• [Assignment]:
Count the lines in the entries that contain the string "auction" with matching case, and give only that number.

• [Stored data]:
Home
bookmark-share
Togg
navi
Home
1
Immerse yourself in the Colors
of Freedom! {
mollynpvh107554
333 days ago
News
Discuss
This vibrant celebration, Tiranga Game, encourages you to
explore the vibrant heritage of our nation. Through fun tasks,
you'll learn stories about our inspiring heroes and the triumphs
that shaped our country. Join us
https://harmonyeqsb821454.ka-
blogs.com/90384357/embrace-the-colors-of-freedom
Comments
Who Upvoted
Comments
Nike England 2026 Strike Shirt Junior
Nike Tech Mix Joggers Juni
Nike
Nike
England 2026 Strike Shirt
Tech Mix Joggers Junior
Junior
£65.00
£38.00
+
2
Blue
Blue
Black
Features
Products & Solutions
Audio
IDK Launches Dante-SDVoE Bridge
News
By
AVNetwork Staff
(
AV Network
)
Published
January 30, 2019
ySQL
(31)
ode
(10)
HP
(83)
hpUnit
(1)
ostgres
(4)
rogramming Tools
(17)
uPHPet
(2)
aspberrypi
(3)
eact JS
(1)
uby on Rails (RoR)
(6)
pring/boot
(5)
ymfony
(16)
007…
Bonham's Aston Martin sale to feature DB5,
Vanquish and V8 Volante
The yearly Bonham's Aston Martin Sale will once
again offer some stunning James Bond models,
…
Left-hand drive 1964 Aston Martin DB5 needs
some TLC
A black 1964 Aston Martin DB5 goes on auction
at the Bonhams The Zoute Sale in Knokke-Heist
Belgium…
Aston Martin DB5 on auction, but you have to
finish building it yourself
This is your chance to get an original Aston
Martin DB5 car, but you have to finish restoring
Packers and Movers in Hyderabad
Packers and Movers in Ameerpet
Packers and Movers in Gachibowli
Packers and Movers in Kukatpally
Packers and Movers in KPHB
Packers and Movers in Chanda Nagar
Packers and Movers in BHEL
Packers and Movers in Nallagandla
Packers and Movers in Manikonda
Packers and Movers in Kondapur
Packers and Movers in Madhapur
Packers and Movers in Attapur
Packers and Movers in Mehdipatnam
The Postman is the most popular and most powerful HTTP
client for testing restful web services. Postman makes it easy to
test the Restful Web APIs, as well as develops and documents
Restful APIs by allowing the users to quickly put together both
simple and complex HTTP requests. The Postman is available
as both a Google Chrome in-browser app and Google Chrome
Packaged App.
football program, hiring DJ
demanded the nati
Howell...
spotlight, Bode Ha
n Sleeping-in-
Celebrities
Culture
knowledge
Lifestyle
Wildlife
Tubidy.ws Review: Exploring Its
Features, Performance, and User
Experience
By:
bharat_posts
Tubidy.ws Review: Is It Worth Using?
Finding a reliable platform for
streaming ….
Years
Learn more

• [Problem solution]:
2